---- Data to examine
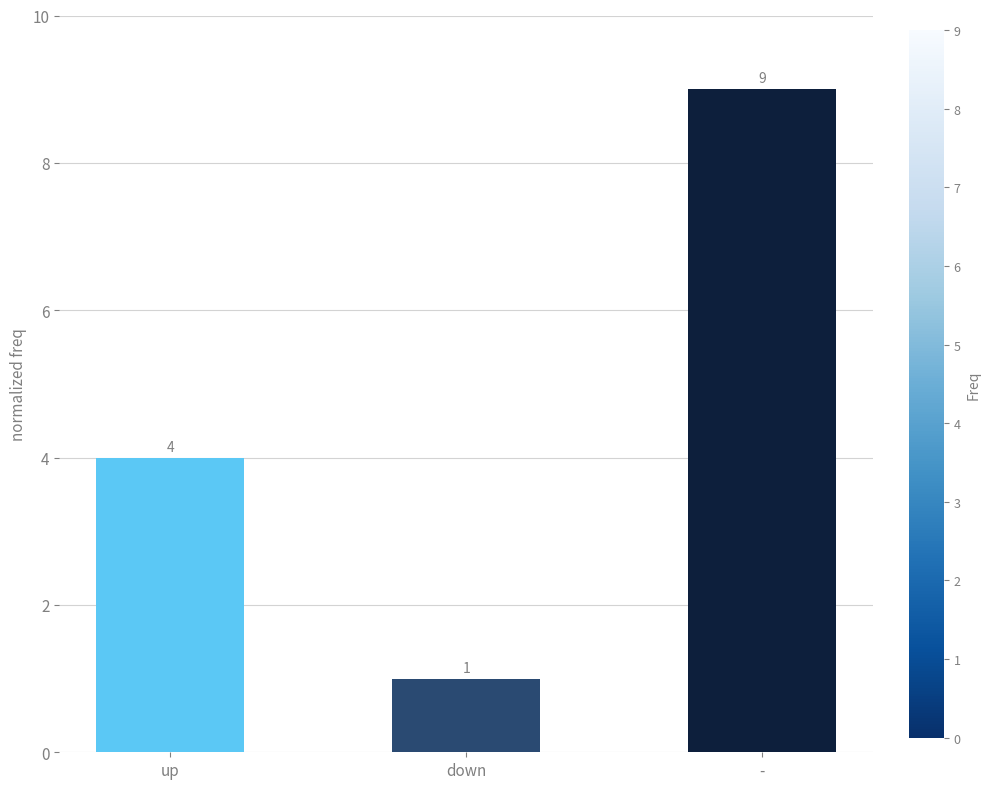

Reading left to right, extract all data points from this chart.

4	1	9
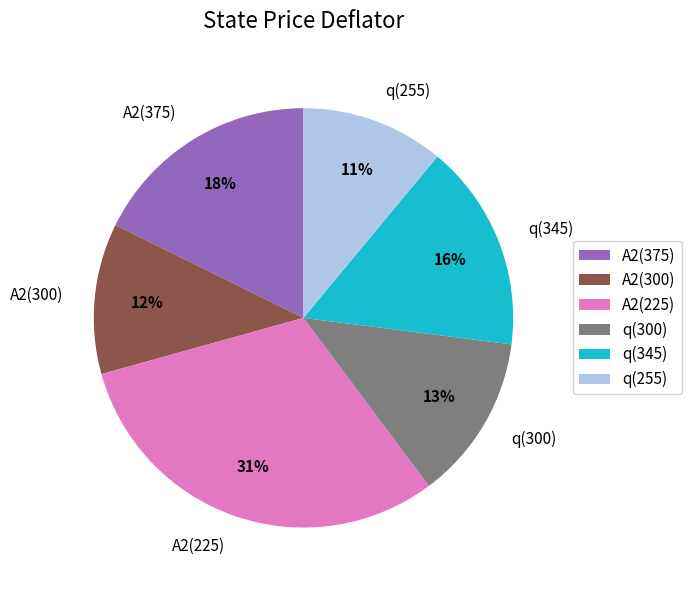

Count the number of slices in the pie.

6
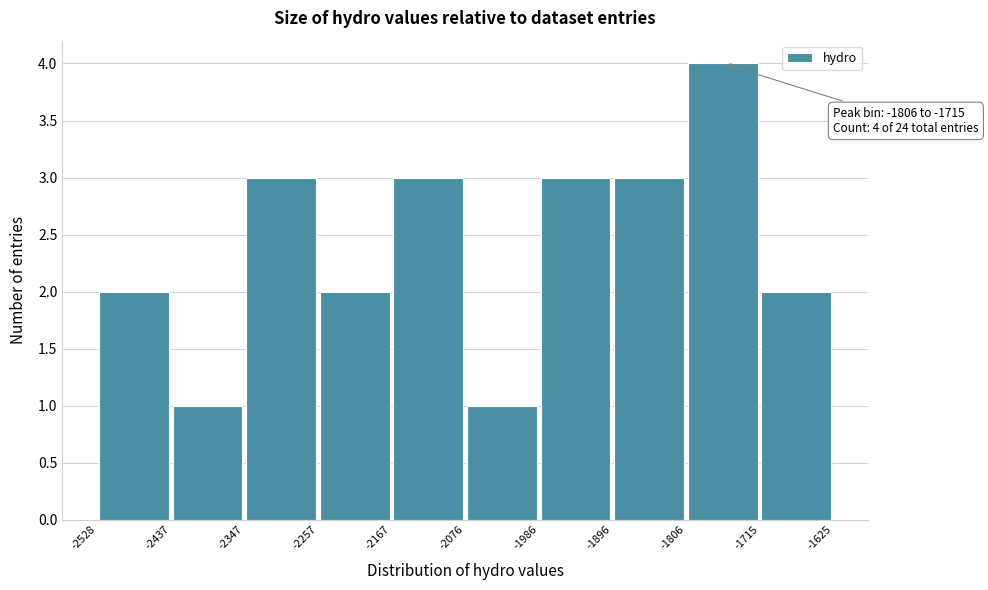

Which range on the x-axis has the tallest bar?

-1806 to -1715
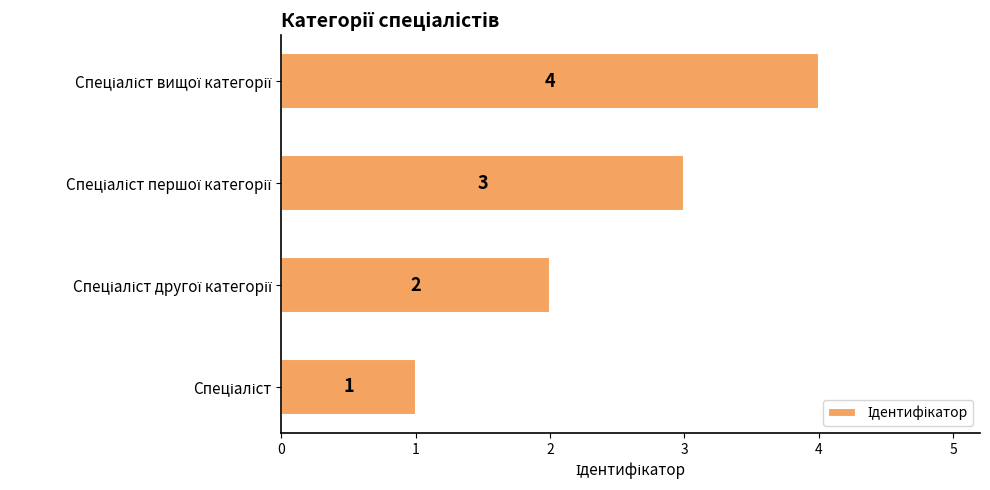

What is the maximum value shown in the chart?

4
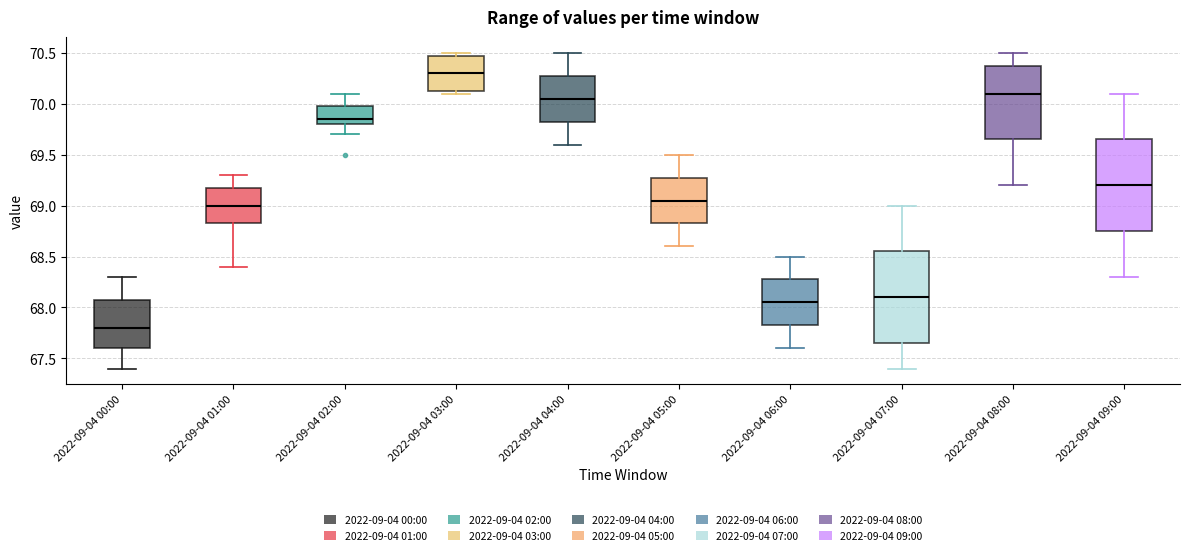

Reading left to right, read every box against the y-axis: the position of its median line, the range the box covers, and the ends of its whiskers. The values are not printed on the chart, so give them approximately, as read against the axis.

2022-09-04 00:00: median 67.80, box 67.60 to 68.10, whiskers 67.40 to 68.30
2022-09-04 01:00: median 69.00, box 68.85 to 69.20, whiskers 68.40 to 69.30
2022-09-04 02:00: median 69.85, box 69.80 to 70.00, whiskers 69.70 to 70.10
2022-09-04 03:00: median 70.30, box 70.15 to 70.50, whiskers 70.10 to 70.50 (just above the box's upper edge)
2022-09-04 04:00: median 70.05, box 69.85 to 70.30, whiskers 69.60 to 70.50
2022-09-04 05:00: median 69.05, box 68.85 to 69.30, whiskers 68.60 to 69.50
2022-09-04 06:00: median 68.05, box 67.85 to 68.30, whiskers 67.60 to 68.50
2022-09-04 07:00: median 68.10, box 67.65 to 68.55, whiskers 67.40 to 69.00
2022-09-04 08:00: median 70.10, box 69.65 to 70.40, whiskers 69.20 to 70.50
2022-09-04 09:00: median 69.20, box 68.75 to 69.65, whiskers 68.30 to 70.10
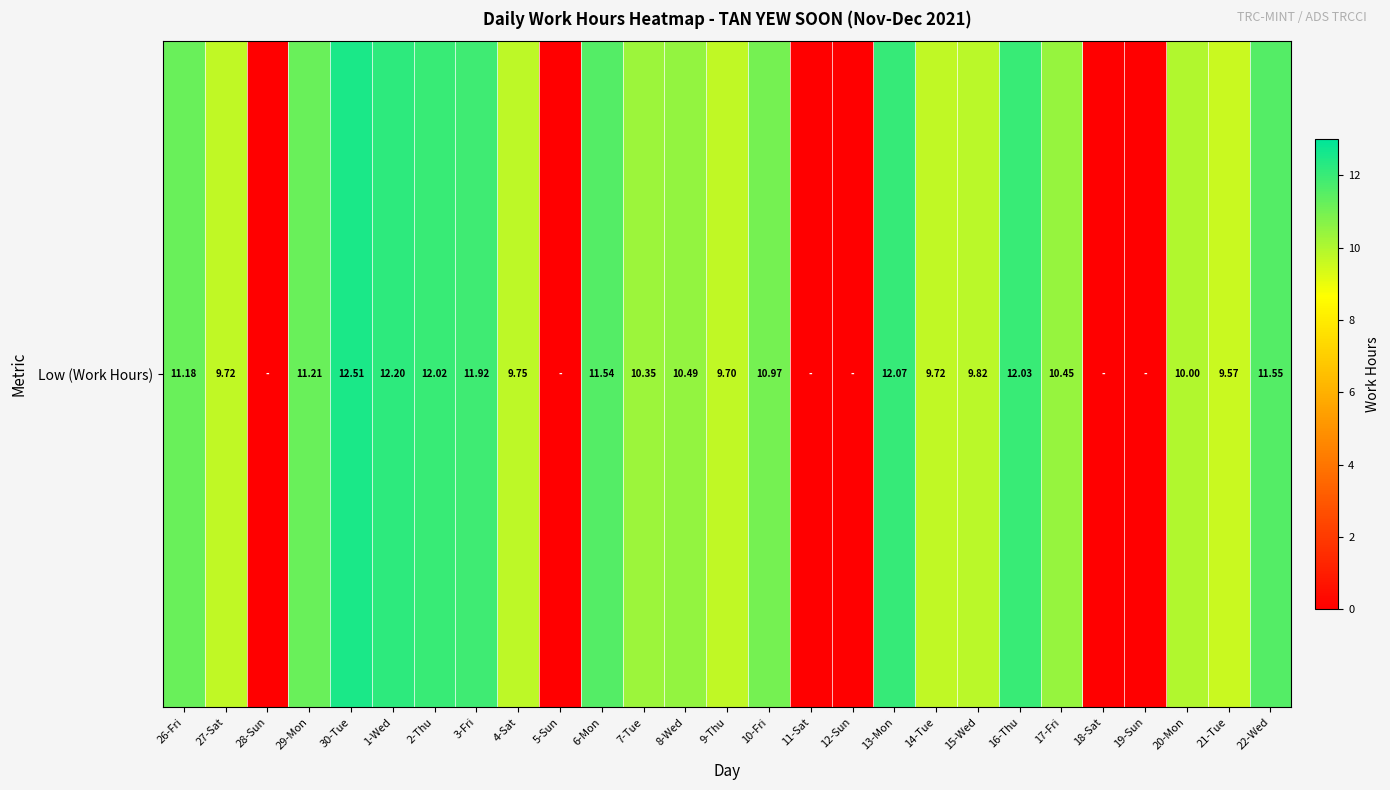

Reading left to right, what are all the values shown in this chart?

11.2	9.7	0.0	11.2	12.5	12.2	12.0	11.9	9.8	0.0	11.5	10.3	10.5	9.7	11.0	0.0	0.0	12.1	9.7	9.8	12.0	10.4	0.0	0.0	10.0	9.6	11.6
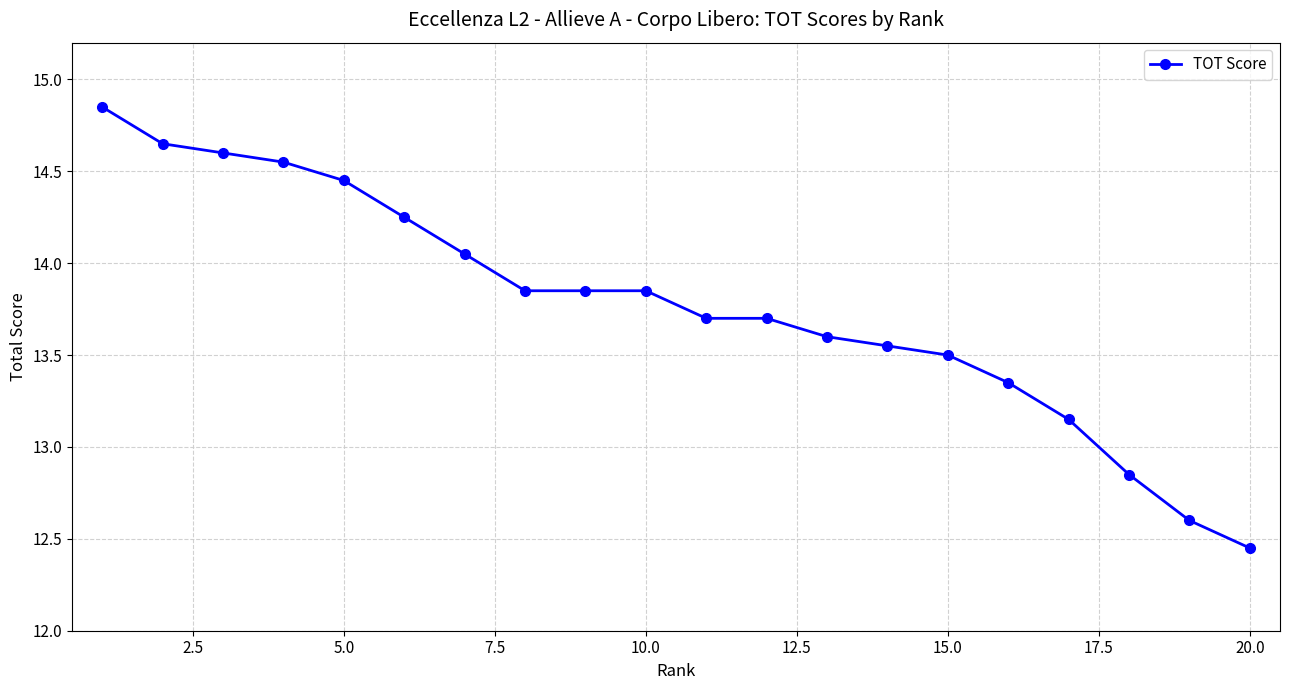

What is the difference between the maximum and minimum values?

2.4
--------
# [Action item]
Copy all of the material above word for word, leaving out the pictures.

# [Exercise answer]
Reading left to right, extract all data points from this chart.

4	1	9

Count the number of slices in the pie.

6

Which range on the x-axis has the tallest bar?

-1806 to -1715

What is the maximum value shown in the chart?

4

Reading left to right, read every box against the y-axis: the position of its median line, the range the box covers, and the ends of its whiskers. The values are not printed on the chart, so give them approximately, as read against the axis.

2022-09-04 00:00: median 67.80, box 67.60 to 68.10, whiskers 67.40 to 68.30
2022-09-04 01:00: median 69.00, box 68.85 to 69.20, whiskers 68.40 to 69.30
2022-09-04 02:00: median 69.85, box 69.80 to 70.00, whiskers 69.70 to 70.10
2022-09-04 03:00: median 70.30, box 70.15 to 70.50, whiskers 70.10 to 70.50 (just above the box's upper edge)
2022-09-04 04:00: median 70.05, box 69.85 to 70.30, whiskers 69.60 to 70.50
2022-09-04 05:00: median 69.05, box 68.85 to 69.30, whiskers 68.60 to 69.50
2022-09-04 06:00: median 68.05, box 67.85 to 68.30, whiskers 67.60 to 68.50
2022-09-04 07:00: median 68.10, box 67.65 to 68.55, whiskers 67.40 to 69.00
2022-09-04 08:00: median 70.10, box 69.65 to 70.40, whiskers 69.20 to 70.50
2022-09-04 09:00: median 69.20, box 68.75 to 69.65, whiskers 68.30 to 70.10

Reading left to right, what are all the values shown in this chart?

11.2	9.7	0.0	11.2	12.5	12.2	12.0	11.9	9.8	0.0	11.5	10.3	10.5	9.7	11.0	0.0	0.0	12.1	9.7	9.8	12.0	10.4	0.0	0.0	10.0	9.6	11.6

What is the difference between the maximum and minimum values?

2.4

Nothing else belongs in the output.